Electronic Media and Sleep Hygiene

Electronic media are ubiquitous and have become an important contributor to poor sleep habits and sleep deprivation across all ages. In a survey by the National Sleep Foundation, 95 % of respondents reported using some form of electronic device within the hour before bedtime, including televisions, video games, computers, and cell phones. Exposure to artificial light affects the production of melatonin and enhances alertness, which may cause difficulties with sleep onset and alterations in the circadian system [40]. Furthermore, engaging with interactive devices such as cell phones, computers, and video games is thought to be more disruptive to sleep than using passive media such as televisions [40]. About 40 % of Americans use their cell phones when trying to go to sleep [41], with a higher prevalence of use amongst adolescents and young adults (72 % of 13–18 year olds and 67 % of 19–29 year olds). Texting at bedtime is common in adolescents and young adults and has been shown to result in subjectively less restful sleep, waking up unrefreshed, scoring “sleepy” on the Epworth Sleepiness Scale, and a higher likelihood of drowsy driving [41]. Cell phones can be a further sleep disturbance during the night if not turned off or set to silent when going to bed. Up to 60 % of adults and over 70 % of teens and young adults use their computers or laptops in their bedrooms during the hour before bedtime; this has similar results to cell phone use on subjective sleep quality and levels of daytime alertness.

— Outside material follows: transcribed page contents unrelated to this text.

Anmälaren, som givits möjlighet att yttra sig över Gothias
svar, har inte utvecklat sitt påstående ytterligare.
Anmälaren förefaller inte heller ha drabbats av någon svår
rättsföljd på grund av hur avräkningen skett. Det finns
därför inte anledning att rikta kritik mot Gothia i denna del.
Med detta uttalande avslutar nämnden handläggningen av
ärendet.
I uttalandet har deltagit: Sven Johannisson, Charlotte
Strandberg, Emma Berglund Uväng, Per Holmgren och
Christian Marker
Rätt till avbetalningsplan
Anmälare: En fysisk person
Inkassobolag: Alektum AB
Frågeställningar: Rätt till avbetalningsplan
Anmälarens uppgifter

Informing patients about good sleep hygiene is important in minimizing sleep deprivation. Avoiding light exposure and use of electronic media before bedtime, having a relaxing presleep ritual, keeping the bedroom cool and comfortable, and avoiding strenuous exercise, caffeine, alcohol, and large meals before bedtime are conducive to good quality sleep. Adequate sleep duration and good quality sleep are important for overall health, well-being, and development.

Summary

Sleep deprivation can be caused by sleep restriction or sleep fragmentation, with similar effects on overall neurocognitive development regardless of the cause.

Sleep is vital for neurocognitive development and sleep deprivation can have detrimental effects on cognition and functioning across the lifespan. Infants who are sleep deprived show deficits in language development, executive function, and impulse control in early childhood. Sleep disorders in childhood are common and often manifest in ADHD-like symptoms, including poor school performance, inattention, hyperactivity, and behavioral issues. Children with sleep disorders may develop problems with emotional internalizing, such as anxiety and depression, in young adulthood. As children enter adolescence, there is a shift in circadian biology resulting in a phase delay which is often worsened by the use of electronic media. This, compounded with early school start times, social demands such extracurricular activities, and lack of parental understanding of adolescents’ sleep needs, leads to chronic sleep restriction and deprivation. Sleep deprivation puts adolescents at risk for poor school performance, drowsy driving, impulsivity, mood dysregulation, and suicidality. Later school start times have been shown to have a positive impact on adolescent cognition, mood, and behavior. As we live in a 24-h society, many adults are chronically sleep deprived. More studies need to be done on chronic partial sleep restriction. However, chronic sleep restriction is associated with poor psychomotor vigilance, cognitive impairment, and mood disorders. Good sleep hygiene and early recognition of sleep problems are important for overall health, development, and functioning. A detailed sleep evaluation should be a part of the well-child visit and the annual health check-up for adults. Screening for subtle sleep disorders should be routine and attention toward good sleep hygiene is recommended to help minimize the adverse effects of sleep deprivation.